In an 80-day test phase using the steel price index as a basis, the LSTM-based ordering system achieved 4% lower procurement costs compared to a classical quantity-based approach. At the same time, an average purchase price of €3.70 per unit was achieved (classical: €3.85 per unit)

To see a video of this simulation go to our video page.
Further Observations:
- The AI-based system placed 50 smaller, flexible orders compared to 9 fixed bulk orders in the classical system.
- The average inventory level in the AI system was higher (91 instead of 40 units), as stock was deliberately built up at lower prices.
D14S Simulator – AI-supported maintenance strategy through process time analysis
The D14S simulator was developed to model and evaluate wear processes in assembly workstations of flexible manufacturing systems (FMS) based on deviations in process times. The aim is to make different maintenance strategies comparable under varied production conditions and to enable data-driven maintenance decisions.
Initial Situation
In FMS, direct indicators of mechanical wear are often not available. Instead, early malfunctions usually only become apparent through deviations in process times. Conventional condition monitoring methods reach their limits here, as they have difficulty distinguishing between normal fluctuations and wear-related anomalies.
Objective
At the core of the simulator is an agent-based simulation model that realistically represents an assembly cell. Process times are simulated depending on component variants, product configuration, and workload. In addition, a statistical wear model was integrated, which dynamically changes the machine condition. The goal is to determine the optimal maintenance time on this basis and to evaluate different maintenance strategies under realistic conditions.
Technical Implementation
The system combines methods from simulation, condition monitoring, and machine learning. Specifically, the following approaches are used:
- Agent-based simulation in AnyLogic to map process flows and degradation dynamics,
- Anomaly detection models (Isolation Forest and One-Class SVM) to identify conspicuous process time deviations,
- A Gradient Boosting Machine (GBM) model to predict the Remaining Useful Life (RUL),
- A variable wear model based on logistic and Weibull functions to represent machine condition over time and usage.

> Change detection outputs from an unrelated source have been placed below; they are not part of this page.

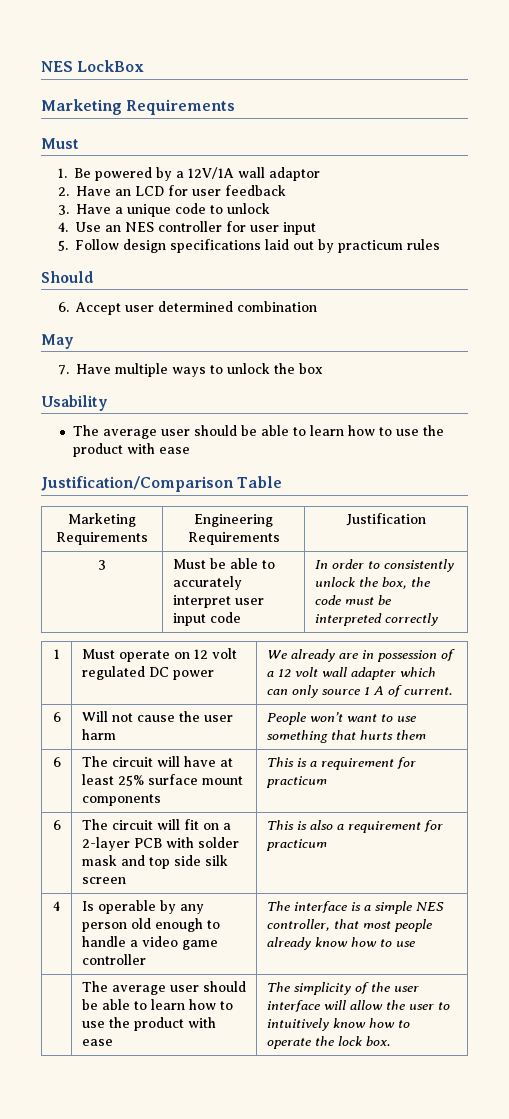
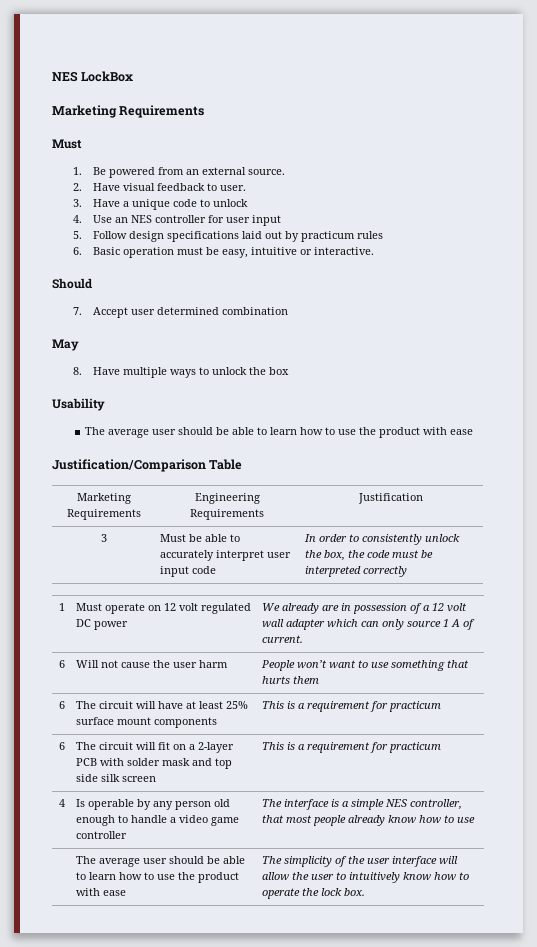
[156,167,321,181] [57,185,221,196] by a 12V/1A wall adaptor // 2. Have an LCD for user -> [158,167,286,175] [72,183,156,191] from an external source. // 2. Have visual
(286, 190) none -> [207,183,247,191] to user.
(440, 244) none -> [72,247,375,258] // 6. Basic operation must be easy, intuitive or interactive.
[57,302,69,312] 6. -> [72,307,82,315] 7.
[57,365,69,375] 7. -> [72,367,82,375] 8.
[309,820,333,830] also -> (295, 746) none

In the simulation, five maintenance strategies are compared: reactive, time-based, classical condition-based, adaptive condition-based, and AI-based predictive maintenance.

Results and Benefits
The results show that the AI-supported approach achieves significantly higher machine availability and reliability compared to classical strategies. The average machine condition preservation was 95.48%, and the average system reliability was 70.59%. At the same time, maintenance could be planned more precisely, and wear could be predicted more accurately. Especially in comparison to time-based maintenance, a noticeable reduction of unnecessary maintenance activities was achieved.
The combination of both anomaly detection methods increased detection accuracy, while the GBM model was able to reliably predict maintenance dates. The agent-based simulation environment made it possible to compare all strategies under controlled conditions.